- Relator(a)
- Ministro Joel Ilan Paciornik
- Órgão julgador
- Quinta Turma
- Data do julgamento
- 06/12/2016
- Data de publicação
- 16/12/2016
STJ – Acórdão, Rel. Ministro Joel Ilan Paciornik, Quinta Turma, j. 06/12/2016, p. 16/12/2016
RECURSO EM HABEAS CORPUS. FALSIFICAÇÃO DE DOCUMENTOS PÚBLICOS E PARTICULARES. ADULTERAÇÃO DE SINAL IDENTIFICADOR DE VEÍCULO AUTOMOTOR. PRISÃO PREVENTIVA. FUNDAMENTAÇÃO CONCRETA. PERICULOSIDADE DO AGENTE. INTEGRANTE DE ARTICULADA ORGANIZAÇÃO CRIMINOSA. REITERAÇÃO DELITIVA. NECESSIDADE DE GARANTIA DA ORDEM PÚBLICA. INAPLICABILIDADE DE MEDIDA CAUTELAR ALTERNATIVA. FLAGRANTE ILEGALIDADE NÃO EVIDENCIADA. RECURSO DESPROVIDO. 1. Em vista da natureza excepcional da prisão preventiva, somente se verifica a possibilidade da sua imposição quando evidenciado, de forma fundamentada e com base em dados concretos, o preenchimento dos pressupostos e requisitos previstos no art. 312 do Código de Processo Penal.

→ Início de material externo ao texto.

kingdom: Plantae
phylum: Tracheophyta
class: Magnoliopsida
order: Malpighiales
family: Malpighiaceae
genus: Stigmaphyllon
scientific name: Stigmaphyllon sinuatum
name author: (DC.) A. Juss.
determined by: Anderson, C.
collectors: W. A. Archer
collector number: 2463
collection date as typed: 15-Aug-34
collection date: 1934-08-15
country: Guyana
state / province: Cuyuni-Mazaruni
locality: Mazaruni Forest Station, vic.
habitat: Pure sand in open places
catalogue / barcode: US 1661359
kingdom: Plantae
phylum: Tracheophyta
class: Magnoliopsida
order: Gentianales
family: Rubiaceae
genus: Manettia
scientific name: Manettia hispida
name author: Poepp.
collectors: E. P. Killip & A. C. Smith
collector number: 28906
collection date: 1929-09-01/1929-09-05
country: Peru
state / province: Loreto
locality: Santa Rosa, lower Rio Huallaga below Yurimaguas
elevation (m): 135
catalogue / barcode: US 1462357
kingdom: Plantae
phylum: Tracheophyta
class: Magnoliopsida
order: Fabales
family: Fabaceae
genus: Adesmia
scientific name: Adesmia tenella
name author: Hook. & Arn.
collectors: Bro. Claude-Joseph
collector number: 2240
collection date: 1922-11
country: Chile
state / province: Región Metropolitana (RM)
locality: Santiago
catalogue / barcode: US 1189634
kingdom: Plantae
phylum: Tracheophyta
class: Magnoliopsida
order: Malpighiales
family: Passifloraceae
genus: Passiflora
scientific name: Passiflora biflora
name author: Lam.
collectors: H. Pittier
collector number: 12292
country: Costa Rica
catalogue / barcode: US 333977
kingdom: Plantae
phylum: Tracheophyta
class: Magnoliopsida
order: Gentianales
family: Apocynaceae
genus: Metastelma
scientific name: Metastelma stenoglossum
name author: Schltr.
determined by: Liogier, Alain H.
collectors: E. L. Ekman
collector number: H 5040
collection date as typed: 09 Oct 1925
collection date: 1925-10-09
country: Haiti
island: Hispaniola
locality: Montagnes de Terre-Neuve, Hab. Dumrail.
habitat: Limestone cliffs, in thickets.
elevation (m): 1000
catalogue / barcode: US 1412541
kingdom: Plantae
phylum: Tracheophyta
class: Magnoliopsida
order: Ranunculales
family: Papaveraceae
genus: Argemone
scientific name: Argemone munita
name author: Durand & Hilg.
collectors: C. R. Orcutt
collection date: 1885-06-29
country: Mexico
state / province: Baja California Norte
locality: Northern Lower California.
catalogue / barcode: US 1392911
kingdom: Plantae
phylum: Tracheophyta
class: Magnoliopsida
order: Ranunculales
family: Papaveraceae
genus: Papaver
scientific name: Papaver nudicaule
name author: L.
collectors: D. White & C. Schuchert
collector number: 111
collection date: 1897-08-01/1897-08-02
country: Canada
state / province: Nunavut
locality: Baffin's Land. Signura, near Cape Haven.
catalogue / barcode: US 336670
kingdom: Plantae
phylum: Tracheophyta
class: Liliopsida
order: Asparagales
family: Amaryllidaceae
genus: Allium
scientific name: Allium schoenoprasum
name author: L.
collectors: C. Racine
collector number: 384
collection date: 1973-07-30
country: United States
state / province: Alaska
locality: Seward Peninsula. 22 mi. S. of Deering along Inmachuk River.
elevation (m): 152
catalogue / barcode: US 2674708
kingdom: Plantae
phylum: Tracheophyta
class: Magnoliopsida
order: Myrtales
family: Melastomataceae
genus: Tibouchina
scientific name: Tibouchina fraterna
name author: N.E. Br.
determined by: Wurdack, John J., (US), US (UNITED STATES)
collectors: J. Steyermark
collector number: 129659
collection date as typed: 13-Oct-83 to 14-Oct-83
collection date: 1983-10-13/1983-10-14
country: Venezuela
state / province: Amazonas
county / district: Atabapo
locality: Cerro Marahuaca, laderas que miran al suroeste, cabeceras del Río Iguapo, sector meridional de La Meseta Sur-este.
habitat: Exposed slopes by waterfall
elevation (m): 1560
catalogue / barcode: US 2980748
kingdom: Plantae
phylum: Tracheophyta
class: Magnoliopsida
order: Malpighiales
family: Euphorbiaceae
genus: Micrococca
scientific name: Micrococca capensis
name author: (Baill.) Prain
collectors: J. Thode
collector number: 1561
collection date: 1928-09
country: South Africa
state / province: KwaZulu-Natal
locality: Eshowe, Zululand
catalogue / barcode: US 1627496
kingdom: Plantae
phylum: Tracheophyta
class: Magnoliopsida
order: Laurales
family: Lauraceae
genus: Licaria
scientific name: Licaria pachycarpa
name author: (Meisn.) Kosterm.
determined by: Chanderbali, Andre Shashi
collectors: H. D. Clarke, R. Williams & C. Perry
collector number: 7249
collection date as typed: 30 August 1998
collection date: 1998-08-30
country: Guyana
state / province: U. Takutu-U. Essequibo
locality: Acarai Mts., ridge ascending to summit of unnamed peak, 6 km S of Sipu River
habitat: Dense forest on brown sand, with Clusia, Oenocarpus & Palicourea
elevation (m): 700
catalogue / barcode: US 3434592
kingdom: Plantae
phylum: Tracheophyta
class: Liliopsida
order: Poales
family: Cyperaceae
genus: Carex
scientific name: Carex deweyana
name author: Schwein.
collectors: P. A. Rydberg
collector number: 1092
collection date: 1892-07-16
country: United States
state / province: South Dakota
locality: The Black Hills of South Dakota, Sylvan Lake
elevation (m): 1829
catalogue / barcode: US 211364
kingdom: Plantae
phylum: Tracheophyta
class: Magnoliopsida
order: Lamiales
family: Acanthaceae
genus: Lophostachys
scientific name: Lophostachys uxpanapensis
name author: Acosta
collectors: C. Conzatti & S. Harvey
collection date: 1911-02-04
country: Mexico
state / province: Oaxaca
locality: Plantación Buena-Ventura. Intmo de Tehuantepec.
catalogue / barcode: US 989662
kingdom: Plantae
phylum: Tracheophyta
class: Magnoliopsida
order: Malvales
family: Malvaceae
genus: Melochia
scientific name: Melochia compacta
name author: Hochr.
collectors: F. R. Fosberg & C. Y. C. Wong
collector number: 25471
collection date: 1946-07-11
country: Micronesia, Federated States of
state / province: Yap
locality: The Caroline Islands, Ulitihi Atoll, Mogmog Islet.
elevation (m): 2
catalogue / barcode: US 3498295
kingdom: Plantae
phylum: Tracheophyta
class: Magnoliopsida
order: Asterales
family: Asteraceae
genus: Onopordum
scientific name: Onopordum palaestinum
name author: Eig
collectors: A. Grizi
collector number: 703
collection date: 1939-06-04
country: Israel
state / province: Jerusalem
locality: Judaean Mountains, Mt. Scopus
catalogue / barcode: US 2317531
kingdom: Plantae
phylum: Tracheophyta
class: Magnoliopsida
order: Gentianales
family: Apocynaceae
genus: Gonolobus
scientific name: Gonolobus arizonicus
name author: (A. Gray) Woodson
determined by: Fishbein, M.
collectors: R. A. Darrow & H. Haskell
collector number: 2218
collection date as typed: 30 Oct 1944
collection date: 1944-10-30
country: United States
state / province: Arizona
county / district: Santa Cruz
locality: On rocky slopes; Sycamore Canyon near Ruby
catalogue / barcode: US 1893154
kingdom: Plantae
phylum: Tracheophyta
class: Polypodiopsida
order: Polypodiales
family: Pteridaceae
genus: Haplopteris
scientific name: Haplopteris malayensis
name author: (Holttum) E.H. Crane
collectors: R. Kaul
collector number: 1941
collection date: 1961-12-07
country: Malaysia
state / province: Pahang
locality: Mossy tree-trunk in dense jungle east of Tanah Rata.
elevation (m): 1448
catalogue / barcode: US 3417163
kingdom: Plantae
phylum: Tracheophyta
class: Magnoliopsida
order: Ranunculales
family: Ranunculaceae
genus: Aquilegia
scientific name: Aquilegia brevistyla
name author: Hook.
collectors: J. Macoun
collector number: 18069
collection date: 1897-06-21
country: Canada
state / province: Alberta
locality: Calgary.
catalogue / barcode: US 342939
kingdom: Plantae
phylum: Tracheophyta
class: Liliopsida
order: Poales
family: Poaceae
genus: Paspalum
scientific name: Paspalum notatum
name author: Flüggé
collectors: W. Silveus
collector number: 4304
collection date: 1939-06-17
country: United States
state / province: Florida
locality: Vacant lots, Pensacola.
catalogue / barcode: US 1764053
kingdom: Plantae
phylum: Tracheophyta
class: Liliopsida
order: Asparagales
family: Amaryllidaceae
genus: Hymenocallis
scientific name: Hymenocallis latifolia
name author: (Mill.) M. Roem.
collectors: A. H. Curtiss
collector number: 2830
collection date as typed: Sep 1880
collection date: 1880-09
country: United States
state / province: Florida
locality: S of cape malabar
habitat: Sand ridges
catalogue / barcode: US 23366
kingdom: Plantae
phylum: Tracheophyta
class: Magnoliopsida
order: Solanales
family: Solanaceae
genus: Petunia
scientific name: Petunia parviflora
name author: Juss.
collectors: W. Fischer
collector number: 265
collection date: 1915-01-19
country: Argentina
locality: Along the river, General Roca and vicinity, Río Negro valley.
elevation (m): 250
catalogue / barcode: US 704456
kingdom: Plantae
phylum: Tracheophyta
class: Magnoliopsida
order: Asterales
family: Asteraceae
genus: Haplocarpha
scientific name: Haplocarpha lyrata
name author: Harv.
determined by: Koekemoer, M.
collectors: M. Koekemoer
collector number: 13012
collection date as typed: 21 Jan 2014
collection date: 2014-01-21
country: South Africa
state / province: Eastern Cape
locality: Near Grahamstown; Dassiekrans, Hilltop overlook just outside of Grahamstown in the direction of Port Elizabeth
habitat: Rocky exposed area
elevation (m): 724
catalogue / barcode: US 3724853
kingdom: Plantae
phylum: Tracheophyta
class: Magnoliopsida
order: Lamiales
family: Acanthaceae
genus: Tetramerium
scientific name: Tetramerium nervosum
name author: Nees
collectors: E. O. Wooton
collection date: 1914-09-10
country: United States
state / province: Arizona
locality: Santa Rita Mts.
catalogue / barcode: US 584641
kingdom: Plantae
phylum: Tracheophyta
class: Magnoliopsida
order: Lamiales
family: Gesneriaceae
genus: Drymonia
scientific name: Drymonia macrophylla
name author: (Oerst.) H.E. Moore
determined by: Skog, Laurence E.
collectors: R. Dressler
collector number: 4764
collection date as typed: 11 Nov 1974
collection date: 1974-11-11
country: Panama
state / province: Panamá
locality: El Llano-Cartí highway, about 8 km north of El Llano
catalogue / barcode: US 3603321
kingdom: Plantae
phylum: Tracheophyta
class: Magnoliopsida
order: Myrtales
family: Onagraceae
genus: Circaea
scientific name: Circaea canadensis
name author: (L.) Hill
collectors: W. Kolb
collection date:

Devendo, ainda, ser mantida a prisão antecipada apenas quando não for possível a aplicação de medida cautelar diversa, nos termos do previsto no art. 319 do CPP. No caso dos autos, a prisão preventiva foi adequadamente motivada, tendo sido demonstrada, com base em elementos concretos, a periculosidade do agente, integrante de complexa e bem articulada organização criminosa, com nítida divisão de tarefas, conforme apurado em interceptações telefônicas, responsável pela subtração, receptação, clonagem de placas de veículos, uso e produção de documentação pública falsificada, a qual foi desvendada pela "Operação Aliança do Crime", o que demonstra a necessidade da cautela como garantia da ordem pública e a fim de evitar a reiteração delitiva. Especialmente diante da notícia constante dos autos de que o recorrente responde a outro processo pela suposta prática de receptação e formação de quadrillha. 2. São inaplicáveis quaisquer medidas cautelares alternativas previstas no art. 319 do CPP, uma vez que as circunstâncias do delito evidenciam a insuficiência das providências menos gravosas. Recurso em habeas corpus desprovido. (RHC n. 75.411/RS, relator Ministro Joel Ilan Paciornik, Quinta Turma, julgado em 6/12/2016, DJe de 16/12/2016.)